DOCUMENT SEGMENT: Begin
Paul Brown
2003-10-06 15:50:12 UTC
I am confused - I have gone through a two day exercise tuning up an
FFT routine, and at the last stage I find that where the biggest gains
were expected, all my conventional understanding of efficient C seems
to be turned on its head.
Up until this point I have achieved good speed improvements following
an evolutionary approach, starting from the routine entry point I have
modified code, run, validated and timed a test case and follow the
steepest descent optimisation approach.
When I started, with a Cooley-Tukey routine, I was at 2.7ms per 1024
point complex FFT (1GHz Celeron - Win2000). I am still using a baby C
system - Turbo C, but would be surprised if this is the cause of the
problems.
DOCUMENT SEGMENT: End
MATERIAL PROVIDED: Begin
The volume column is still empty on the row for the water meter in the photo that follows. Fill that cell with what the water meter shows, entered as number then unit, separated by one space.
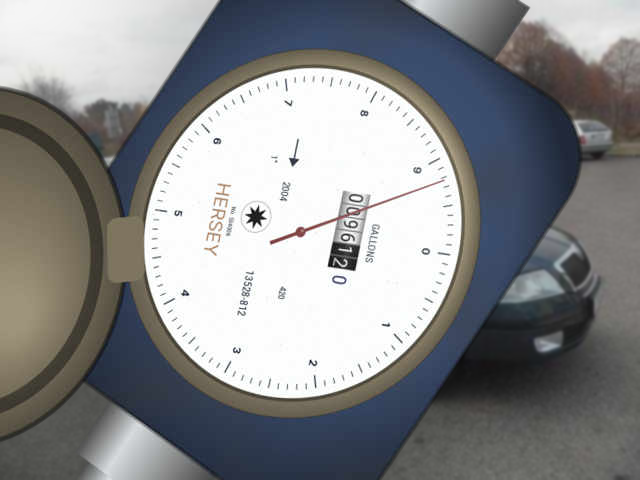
MATERIAL PROVIDED: End
_WHAT TO DO_:
1) In the FFT forum post above, set down the passage between "Up until this" and "descent optimisation approach.", inclusive, without changing a word.
2) Using the FFT forum post above, decide whether each statement agrees with it, answering yes or no and quoting the words that settle it.
(a) The original Cooley-Tukey routine took 2.7ms per 1024 point complex FFT.
(b) The writer believes the C system in use is the cause of the problems.
(c) The tuning exercise lasted about a week.

_TASK-BY-TASK SOLUTIONS_:
1)
Up until this point I have achieved good speed improvements following
an evolutionary approach, starting from the routine entry point I have
modified code, run, validated and timed a test case and follow the
steepest descent optimisation approach.

2)
(a) Yes: "When I started, with a Cooley-Tukey routine, I was at 2.7ms per 1024 point complex FFT"
(b) No: "would be surprised if this is the cause of the problems"
(c) No: "I have gone through a two day exercise tuning up an FFT routine"